Digital preservation practices

Pocket Archive is not a full end-to-end digital preservation solution, but it allows an administrator to build one using simple, effective, and free tools.

Since "Digital preservation" is a very loaded term, with many different schools of thought interpreting it in a variety of ways, it may be good to begin stating what we intend with digital preservation in this context.

A "pocket" digital preservation strategy includes:

  1. Digitizing physical artifacts, and/or producing born-digital contents, according to widely accepted standards for preservation-worthy file formats and quality;
  2. Effective cataloging through mindful metadata entry;
  3. Storage of files and metadata on a reliable support;
  4. Maintaining multiple copies of the archive on multiple platforms;
  5. Use of an archival system based on stable technologies;
  6. Planning an exit strategy from the current system;
  7. Strategic use of fixity checking to verify data integrity.

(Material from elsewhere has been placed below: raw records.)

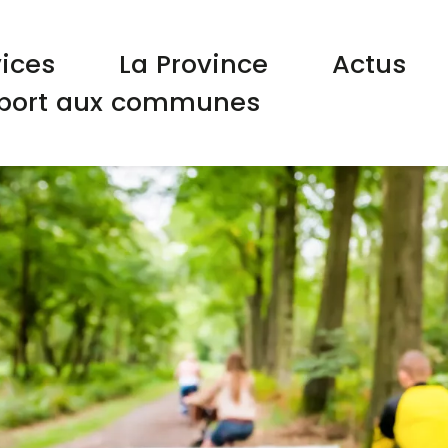
gation principale
vices
La Province
Actus
port aux communes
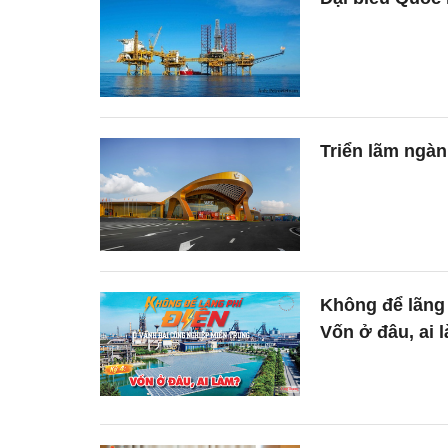
Triển lãm ngàn
Không để lãng 
Vốn ở đâu, ai 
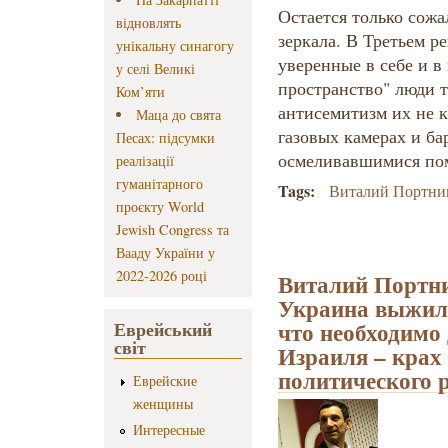
Остается только сожа
відновлять
зеркала. В Третьем р
унікальну синагогу
уверенные в себе и в
у селі Великі
пространство" люди т
Ком’яти
антисемитизм их не к
Маца до свята
газовых камерах и ба
Песах: підсумки
осмеливавшимися пом
реалізації
гуманітарного
Tags:
Виталий Портни
проєкту World
Jewish Congress та
Вааду України у
2022-2026 році
Виталий Портни
Украина выжила
что необходимо
Еврейський
світ
Израиля – крах
политического 
Еврейские
женщины
Интересные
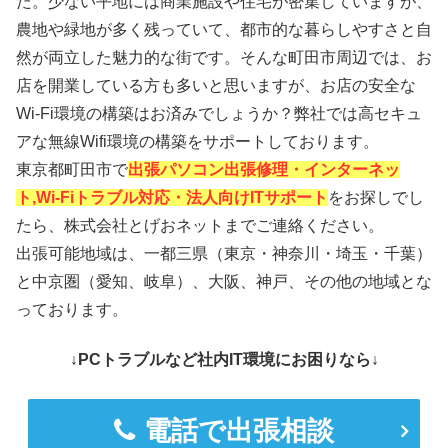
た。少ない平地には商業施設や住宅が密集していますが、
農地や緑地が多く残っていて、都市的な暮らしやすさと自
然が両立した魅力的な街です。そんな町田市周辺では、お
店を開業している方も多いと思いますが、お店の安全な
Wi-Fi環境の構築はお済みでしょうか？弊社では高セキュ
アな無線Wifi環境の構築をサポートしております。
東京都町田市で
出張パソコン出張修理・インターネッ
ト,Wi-Fiトラブル対応・法人向けITサポート
をお探しでし
たら、株式会社とげおネットまでご連絡ください。
出張可能地域は、一都三県（東京・神奈川・埼玉・千葉）
と中京圏（愛知、岐阜）、大阪、神戸、その他の地域とな
っております。
↓PCトラブルなど社内IT環境にお困りなら↓
電話で出張相談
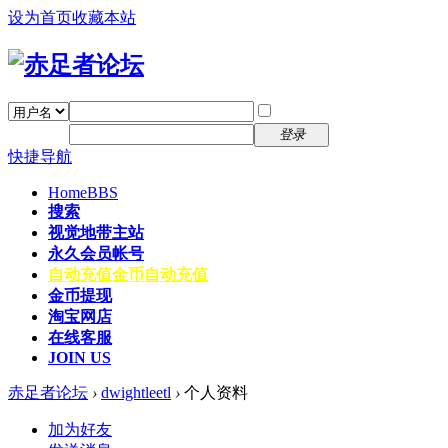
设为首页
收藏本站
找回密码
自动登录
密码
注册
登录
快捷导航
Home
BBS
搜索
视觉地带主站
永久会员帐号
自动充值
金币自动充值
金币提现
淘宝网店
在线客服
JOIN US
赤足者论坛
›
dwightleetl
›
个人资料
加为好友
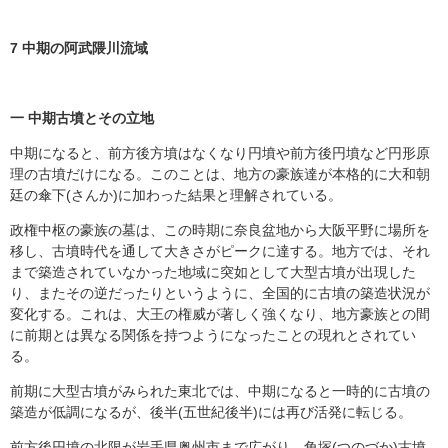
7
中期の阿武隈川流域
一 中期古墳とその立地
中期になると、前方後方墳はなくなり円墳や前方後円墳など円形原
理の古墳だけになる。このことは、地方の豪族達が本格的に大和朝
廷の傘下(さんか)に加わった結果と理解されている。
政権中枢の豪族の墓は、この時期に奈良盆地から大阪平野に場所を
移し、古墳時代を通して大きさがピークに達する。地方では、それ
まで築造されていなかった地域に突如として大型古墳が出現した
り、またその逆だったりというように、全国的に古墳の築造状況が
変化する。これは、大王の権威が著しく強くなり、地方豪族との間
に前期とは異なる関係を持つようになったことの現れとされてい
る。
前期に大型古墳がみられた東北では、中期になると一時的に古墳の
築造が低調になるが、後半(五世紀後半)には再び活発に転じる。
前方後円墳の北限が岩手県奥州市まで広がり、角塚(つのづか)古墳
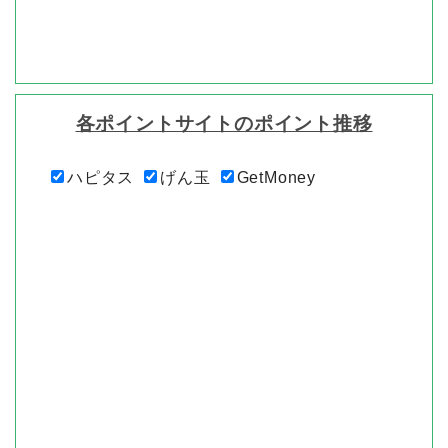
各ポイントサイトのポイント推移
ハピタス
げん玉
GetMoney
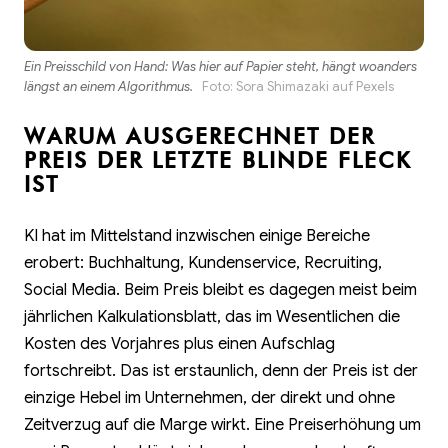
Ein Preisschild von Hand: Was hier auf Papier steht, hängt woanders
längst an einem Algorithmus.
Foto:
Sora Shimazaki
auf
Pexels
WARUM AUSGERECHNET DER
PREIS DER LETZTE BLINDE FLECK
IST
KI hat im Mittelstand inzwischen einige Bereiche
erobert: Buchhaltung, Kundenservice, Recruiting,
Social Media. Beim Preis bleibt es dagegen meist beim
jährlichen Kalkulationsblatt, das im Wesentlichen die
Kosten des Vorjahres plus einen Aufschlag
fortschreibt. Das ist erstaunlich, denn der Preis ist der
einzige Hebel im Unternehmen, der direkt und ohne
Zeitverzug auf die Marge wirkt. Eine Preiserhöhung um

These points are explained in detail in their individual pages, with pointers on how to achieve them with Pocket Archive.

Features not supported by design

Some practices and features usually offered by digital preservation systems have been purposefully excluded from the Pocket Archive design:

Versioning

Pocket Archive does not keep previous versions of data or metadata. This is a deliberate choice, even though many use versioning as an added safeguard against human error.

While recognizing the usefulness of versioning, the decision was made not to support this feature as it is complicated to implement and expensive to maintain. The vast majority of times, versions are created for trivial changes, making the writing and retrieval of data slower, and increasing the size of the database and file store significantly.

Pocket Archive relies on its users to be mindful about data entry, especially bulk updates, and on the fact that many mistakes made in bulk operations can be reversed with another bulk operation, which is not always easy to do, but still easier and less expensive than maintaining a versioning system that grows indefinitely.